__EXERCISE BRIEF__
Would you print each of the entries below precisely as given?

__MATERIAL PROVIDED__

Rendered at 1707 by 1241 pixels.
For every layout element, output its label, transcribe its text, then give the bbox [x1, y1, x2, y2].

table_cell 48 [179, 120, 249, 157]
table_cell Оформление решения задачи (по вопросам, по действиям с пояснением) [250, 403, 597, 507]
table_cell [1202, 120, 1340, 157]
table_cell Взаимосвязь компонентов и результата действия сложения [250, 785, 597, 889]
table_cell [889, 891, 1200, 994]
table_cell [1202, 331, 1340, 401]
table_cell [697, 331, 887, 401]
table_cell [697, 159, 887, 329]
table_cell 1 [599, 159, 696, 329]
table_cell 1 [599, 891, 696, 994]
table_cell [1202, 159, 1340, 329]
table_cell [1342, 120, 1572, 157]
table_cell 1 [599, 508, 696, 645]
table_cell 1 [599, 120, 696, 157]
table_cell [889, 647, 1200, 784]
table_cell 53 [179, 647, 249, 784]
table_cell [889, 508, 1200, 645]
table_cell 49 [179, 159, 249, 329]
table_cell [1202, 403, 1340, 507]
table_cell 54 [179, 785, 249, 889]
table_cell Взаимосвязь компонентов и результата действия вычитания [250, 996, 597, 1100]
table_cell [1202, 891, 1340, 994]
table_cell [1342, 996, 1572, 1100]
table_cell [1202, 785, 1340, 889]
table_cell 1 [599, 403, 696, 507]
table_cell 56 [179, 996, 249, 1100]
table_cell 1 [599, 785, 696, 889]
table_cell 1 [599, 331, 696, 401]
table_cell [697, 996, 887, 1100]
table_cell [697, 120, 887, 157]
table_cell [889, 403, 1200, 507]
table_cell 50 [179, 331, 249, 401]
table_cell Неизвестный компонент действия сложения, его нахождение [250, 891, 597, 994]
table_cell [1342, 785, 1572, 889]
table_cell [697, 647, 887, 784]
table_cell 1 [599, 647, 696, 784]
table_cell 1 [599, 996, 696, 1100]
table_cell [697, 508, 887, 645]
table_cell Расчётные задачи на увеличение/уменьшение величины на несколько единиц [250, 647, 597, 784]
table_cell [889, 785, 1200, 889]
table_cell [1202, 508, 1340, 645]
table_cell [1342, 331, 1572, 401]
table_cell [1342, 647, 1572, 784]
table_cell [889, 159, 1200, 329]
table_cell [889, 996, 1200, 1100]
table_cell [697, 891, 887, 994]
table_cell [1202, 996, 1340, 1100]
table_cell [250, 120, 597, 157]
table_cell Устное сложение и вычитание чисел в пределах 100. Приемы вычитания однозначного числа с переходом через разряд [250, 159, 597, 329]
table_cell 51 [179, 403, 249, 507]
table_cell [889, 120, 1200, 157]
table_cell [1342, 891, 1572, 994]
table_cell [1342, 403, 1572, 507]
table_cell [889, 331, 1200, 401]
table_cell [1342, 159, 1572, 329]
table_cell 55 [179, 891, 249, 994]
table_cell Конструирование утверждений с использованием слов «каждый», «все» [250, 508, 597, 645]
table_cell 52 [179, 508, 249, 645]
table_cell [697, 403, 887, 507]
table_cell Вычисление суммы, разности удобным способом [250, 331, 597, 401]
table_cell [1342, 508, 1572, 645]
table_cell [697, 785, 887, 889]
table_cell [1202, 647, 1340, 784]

__ANSWER SPACE__
Rendered at 1707 by 1241 pixels.
For every layout element, output its label, transcribe its text, then give the bbox [x1, y1, x2, y2].

table_cell 48 [179, 120, 249, 157]
table_cell Оформление решения задачи (по вопросам, по действиям с пояснением) [250, 403, 597, 507]
table_cell [1202, 120, 1340, 157]
table_cell Взаимосвязь компонентов и результата действия сложения [250, 785, 597, 889]
table_cell [889, 891, 1200, 994]
table_cell [1202, 331, 1340, 401]
table_cell [697, 331, 887, 401]
table_cell [697, 159, 887, 329]
table_cell 1 [599, 159, 696, 329]
table_cell 1 [599, 891, 696, 994]
table_cell [1202, 159, 1340, 329]
table_cell [1342, 120, 1572, 157]
table_cell 1 [599, 508, 696, 645]
table_cell 1 [599, 120, 696, 157]
table_cell [889, 647, 1200, 784]
table_cell 53 [179, 647, 249, 784]
table_cell [889, 508, 1200, 645]
table_cell 49 [179, 159, 249, 329]
table_cell [1202, 403, 1340, 507]
table_cell 54 [179, 785, 249, 889]
table_cell Взаимосвязь компонентов и результата действия вычитания [250, 996, 597, 1100]
table_cell [1202, 891, 1340, 994]
table_cell [1342, 996, 1572, 1100]
table_cell [1202, 785, 1340, 889]
table_cell 1 [599, 403, 696, 507]
table_cell 56 [179, 996, 249, 1100]
table_cell 1 [599, 785, 696, 889]
table_cell 1 [599, 331, 696, 401]
table_cell [697, 996, 887, 1100]
table_cell [697, 120, 887, 157]
table_cell [889, 403, 1200, 507]
table_cell 50 [179, 331, 249, 401]
table_cell Неизвестный компонент действия сложения, его нахождение [250, 891, 597, 994]
table_cell [1342, 785, 1572, 889]
table_cell [697, 647, 887, 784]
table_cell 1 [599, 647, 696, 784]
table_cell 1 [599, 996, 696, 1100]
table_cell [697, 508, 887, 645]
table_cell Расчётные задачи на увеличение/уменьшение величины на несколько единиц [250, 647, 597, 784]
table_cell [889, 785, 1200, 889]
table_cell [1202, 508, 1340, 645]
table_cell [1342, 331, 1572, 401]
table_cell [1342, 647, 1572, 784]
table_cell [889, 159, 1200, 329]
table_cell [889, 996, 1200, 1100]
table_cell [697, 891, 887, 994]
table_cell [1202, 996, 1340, 1100]
table_cell [250, 120, 597, 157]
table_cell Устное сложение и вычитание чисел в пределах 100. Приемы вычитания однозначного числа с переходом через разряд [250, 159, 597, 329]
table_cell 51 [179, 403, 249, 507]
table_cell [889, 120, 1200, 157]
table_cell [1342, 891, 1572, 994]
table_cell [1342, 403, 1572, 507]
table_cell [889, 331, 1200, 401]
table_cell [1342, 159, 1572, 329]
table_cell 55 [179, 891, 249, 994]
table_cell Конструирование утверждений с использованием слов «каждый», «все» [250, 508, 597, 645]
table_cell 52 [179, 508, 249, 645]
table_cell [697, 403, 887, 507]
table_cell Вычисление суммы, разности удобным способом [250, 331, 597, 401]
table_cell [1342, 508, 1572, 645]
table_cell [697, 785, 887, 889]
table_cell [1202, 647, 1340, 784]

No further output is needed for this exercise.